PRGF enhanced M2-macrophage polarization and inhibited the LPS-induced inflammatory SCs. (A) Representative phase images revealed a change in cell morphology of PRGF-treated M1 macrophages compared with M1 macrophages. (B) The qRT-PCR showed increases in the mRNA expression level for CD206 and CD86 by treating 10% PRGF with the M1-induction media. (C) The LPS-induced TNFα, IL-1β, and IL-6 expressions were inhibited when mixing with 10% PRGF in RT4 SCs. n = 4. Significance was assessed by one-way ANOVA. Data are presented as the mean ± SEM. For panel (B) histograms; * p < 0.05 versus M0. # p < 0.05 versus M1. For panel (C) histograms; * p < 0.05 versus no LPS and PRGF. # p < 0.05 versus only LPS. Scale bar = 40 μm.

Figure 3

PRGF reduces chronic inflammation and macrophages in nerve conduit. (A) Representative pictures of the harvested sciatic nerves after 6 weeks of transection injury and nerve conduit surgery. (B) Representative immunohistochemistry (IHC) staining images demonstrated the expression levels of TNFα, IL-1β, and IL-6 in the middle region of transverse sectioned nerve tissue were significantly decreased in the rats that received nerve conduit filled with PRGF. (C) The number of M1 macrophages as indicated by the positive marker of CD68 was reduced in PRGF-treated nerve tissue.
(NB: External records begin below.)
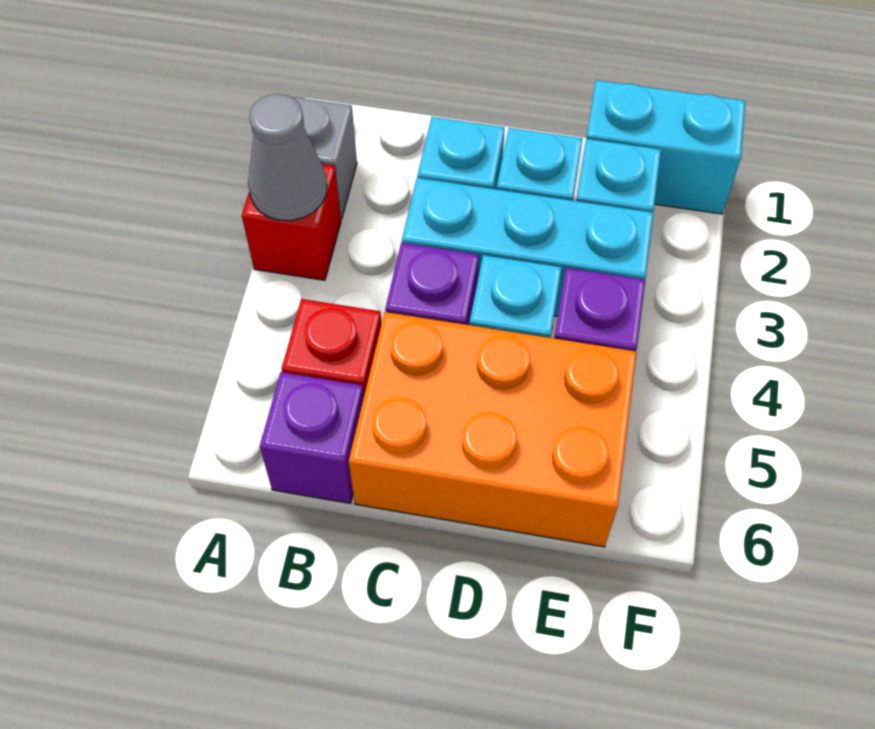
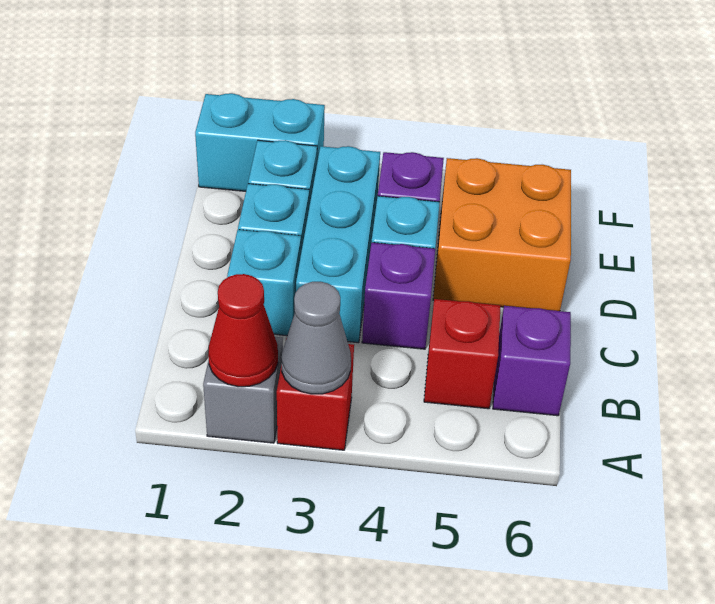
none -> red 1x1 cone [208,274,278,387]
orange 2x3 brick [349,312,637,547] -> orange 2x2 brick [433,158,571,311]
cyan 1x2 brick [586,80,746,214] -> cyan 1x2 brick turned to [195,93,325,191]

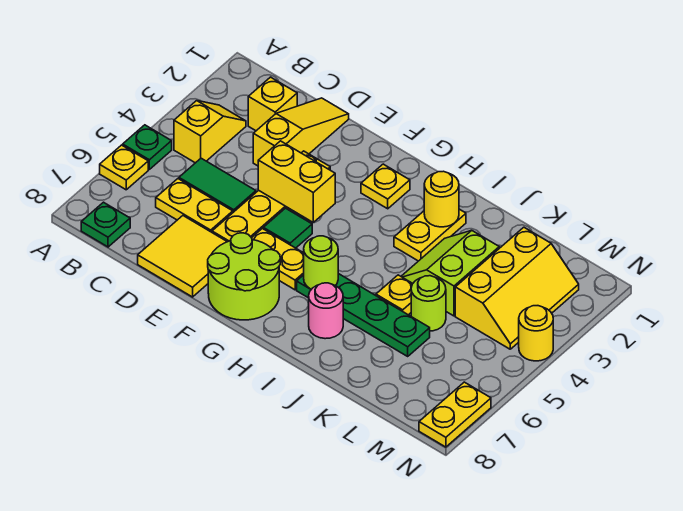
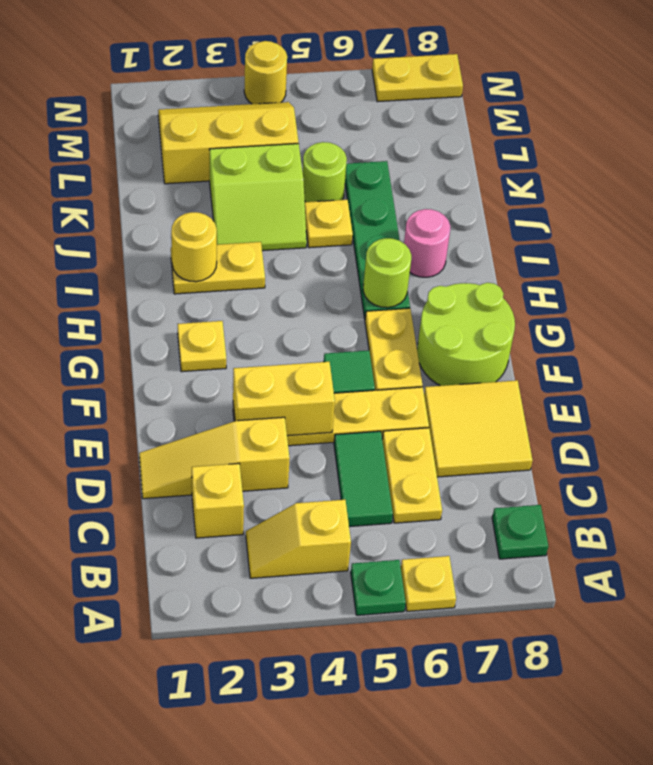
yellow 1x2 brick [258,141,335,223] -> yellow 1x2 brick turned to [233,362,335,436]

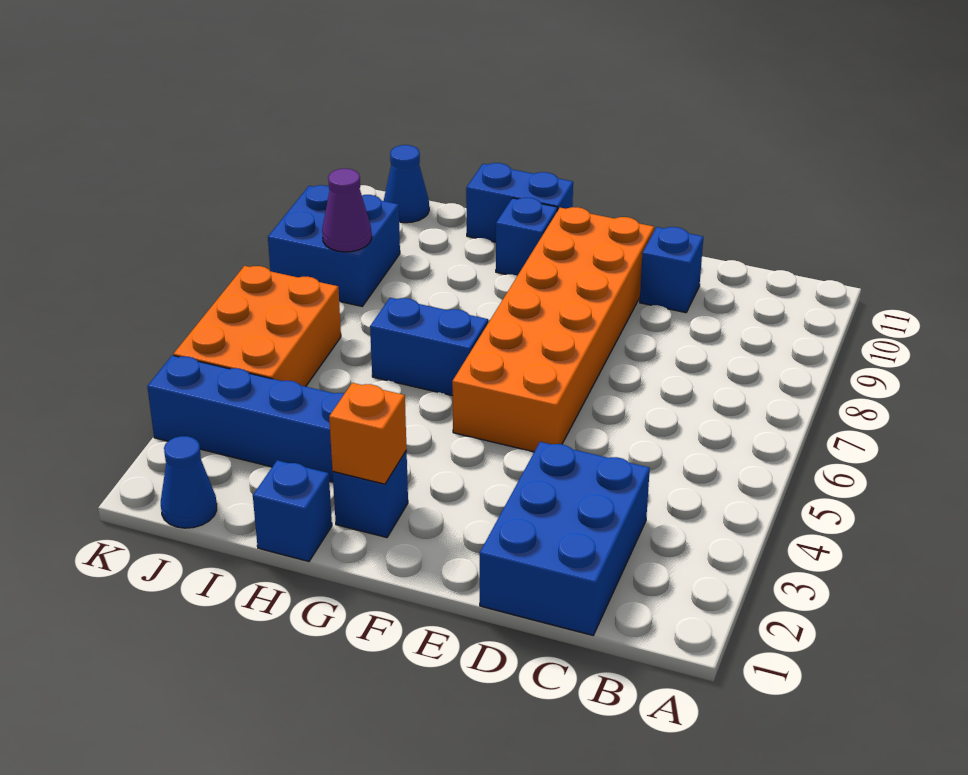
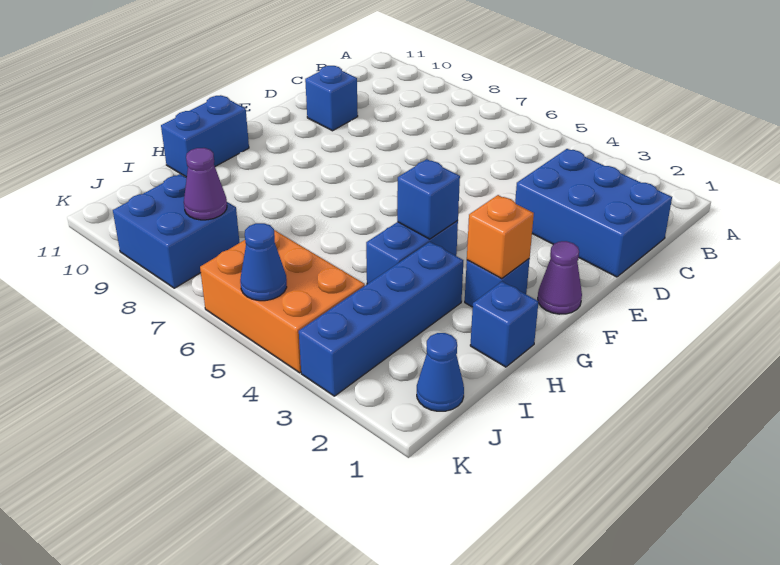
orange 2x6 brick [452,207,654,452] -> none
none -> purple 1x1 cone [538,241,582,314]
blue 1x2 brick [370,298,488,396] -> blue 1x2 brick moved to [366,221,458,284]
blue 1x1 brick [496,198,557,276] -> blue 1x1 brick moved to [397,159,460,239]
blue 1x1 cone [384,145,429,223] -> blue 1x1 cone moved to [240,223,287,301]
Scale bar = 20 μm. N = 3. Significance was assessed by paired t-test. Data are presented as the mean ± SEM. * p < 0.05 versus to saline group.

Figure 4

Improvements of nerve regeneration, remyelination, and angiogenesis by PRGF after sciatic nerve injury. (A) The IHC staining for PGP9.5, S100β, and MBP demonstrated increases in axon regrowth, SCs numbers, and remyelination after treatment with PRGF for 6 weeks. (B) An increase in angiogenesis and vascular formation was observed by IHC staining of rat endothelial cell antigen (RECA). Scale bar = 20 μm. N = 3. Significance was assessed by paired t-test. Data are presented as the mean ± SEM. * p < 0.05 versus the saline group.

Figure 5

Myelin sheath formation and target muscle innervation confirmed the regenerative outcomes at 6 weeks post-sciatic nerve injury. (A) Luxol fast blue (LFB) staining showed an increase in myelin sheath formation for the nerve sections that received PRGF treatment as compared to the saline group. (B) The morphology of sciatic nerve innervated target gastrocnemius muscle on an injured (left) and normal (right) leg demonstrated the improvement of regenerated nerve to reinnervate the target muscle for preventing muscle atrophy. (C) The relative gastrocnemius muscle weight (RGMW) was quantified and showed an improvement in the PRGF-treated rats. Scale bar = 20 μm. N = 3. Significance was assessed by paired t-test. Data are presented as the mean ± SEM. * p < 0.05 versus to saline group.